Autocomplete of entire Linux kernel using Redis's new ZRANGEBYLEX

Jabbles · on April 19, 2014

So? I mean it's probably nice to have, but the performance of Redis isn't important enough to be a factor in the scalability of this.

I just tested a binary search of 8 million random 100 byte DNA strings written in Go. 10,000 requests for autocompletions of random 5 byte prefixes yielded 78 million results in 38 milliseconds. And this is with the strings dotted around in memory after sorting them. Further optimizations are possible, but if they were hoping to prove some kind of performance benchmark with this, they have failed.

antirez · on April 19, 2014

Algorithmically this is nothing exceptional or that you can't reproduce easily, but this is even more true for like linked lists, that are the base of Redis List type. The point is to have this capabilities with a network interface, persistence, replication, and so forth.

artursapek · on April 19, 2014

I think it's just meant to demonstrate a novel use case for Redis. This will often be performant enough, in which case using out-of-the-box Redis will be favorable over writing and testing custom software.

However I'd also be interested to see that code, if it's open source. I've been spending lots of time with Go lately. :)

danbruc · on April 19, 2014

I first believed it uses the entire source but it only performs a prefix search on a per line basis. So we have a sorted list of 8M strings, around 600 MiB assuming 80 characters per line which is probably way to much, requiring 23 comparisons to find a match using binary search. That seems not really impressive to me.

antirez · on April 19, 2014

This is not impressive as any balanced tree will do the trick, but your example with binary search is not ideal, because binary search uses an array that would require an O(N) insert operation.

The point of Redis sorted sets is that inserting is cheap and as soon as you insert the query operations see the new data modified as needed without any slowdown, and this requires a tree-like structure for this exact use case (it is actually more complex than this and sorted sets are implemented with a skip list + hash table).

What is interesting of having this in Redis is that you have the same operation into a networked fast in-memory DB, so your clients can mount something requiring range queries now.

For instance you can use a sorted set where you increment the score of every search query you see, and another sorted set where the N-top items are inserted to autocomplete searches using the new ZRANGEBYLEX command.
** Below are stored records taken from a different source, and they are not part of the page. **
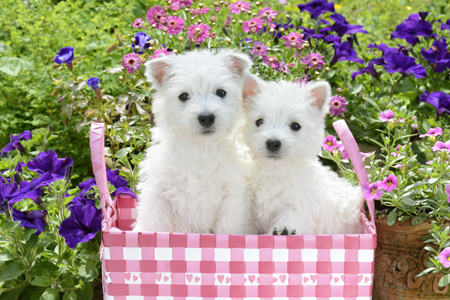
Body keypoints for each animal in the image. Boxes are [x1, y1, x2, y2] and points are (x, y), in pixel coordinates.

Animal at [134, 49, 253, 234]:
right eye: (183, 96)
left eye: (221, 92)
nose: (206, 118)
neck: (200, 149)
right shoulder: (159, 192)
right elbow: (153, 223)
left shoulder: (232, 196)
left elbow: (227, 229)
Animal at [243, 78, 362, 237]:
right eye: (259, 121)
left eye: (295, 126)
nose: (273, 143)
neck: (275, 170)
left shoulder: (299, 203)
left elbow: (292, 216)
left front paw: (284, 229)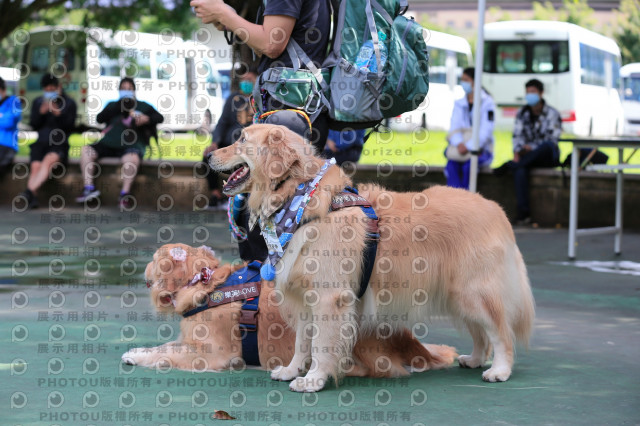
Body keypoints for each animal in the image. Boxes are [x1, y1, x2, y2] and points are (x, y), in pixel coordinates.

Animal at [121, 243, 460, 376]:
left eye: (154, 258)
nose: (143, 268)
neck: (204, 285)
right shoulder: (190, 342)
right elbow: (163, 346)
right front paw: (136, 351)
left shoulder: (212, 354)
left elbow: (167, 356)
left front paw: (142, 358)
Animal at [209, 124, 536, 392]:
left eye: (241, 139)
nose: (208, 155)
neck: (296, 196)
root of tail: (496, 208)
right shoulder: (305, 298)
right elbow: (303, 341)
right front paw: (292, 370)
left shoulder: (329, 298)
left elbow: (322, 343)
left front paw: (314, 380)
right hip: (459, 296)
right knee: (481, 333)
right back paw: (476, 359)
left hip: (474, 292)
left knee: (500, 333)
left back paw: (499, 370)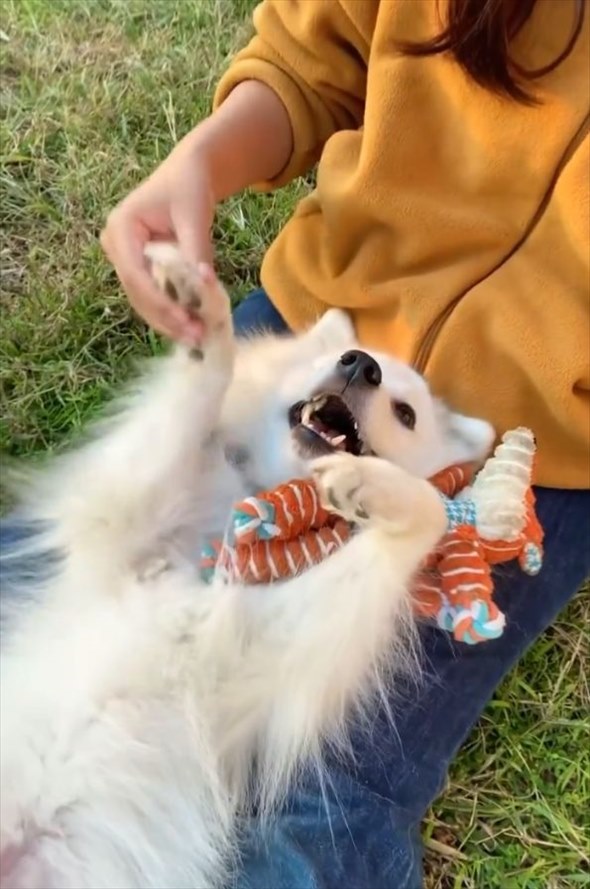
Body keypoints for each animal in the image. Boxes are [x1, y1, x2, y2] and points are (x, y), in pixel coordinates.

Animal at [0, 246, 494, 888]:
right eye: (341, 359)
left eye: (406, 413)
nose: (360, 364)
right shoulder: (127, 517)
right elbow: (201, 392)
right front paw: (202, 317)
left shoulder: (270, 640)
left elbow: (429, 510)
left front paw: (374, 487)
However because you have multiple keys and memory-wise this is pretty efficient, you can segment your users in different categories and do this in a per-category basis so that different categories will have different autocompletion dictionaries, that may better fit what they are looking for.

corford · on April 20, 2014

Nice to have but I'd stick with Solr/ES/Lucene for any serious string searching/autocomplete work.

dave1010uk · on April 19, 2014

What's the performance of a MySQL LIKE query on a similar sized table (with an index)?

gfv · on April 19, 2014

It's not really possible to compare LIKE to ZRANGEBYLEX. LIKE in a general case is an infix search in all text in a column, while ZRANGEBYLEX is a special case of search of all values within a given range. ZRANGEBYLEX uses a lexicographic comparison, so one can only search for strings with a prefix between certain values.

mappu · on April 19, 2014

MySQL can search by prefix by using only a trailing wildcard (LIKE "string%"), and then it will use an index if one is available.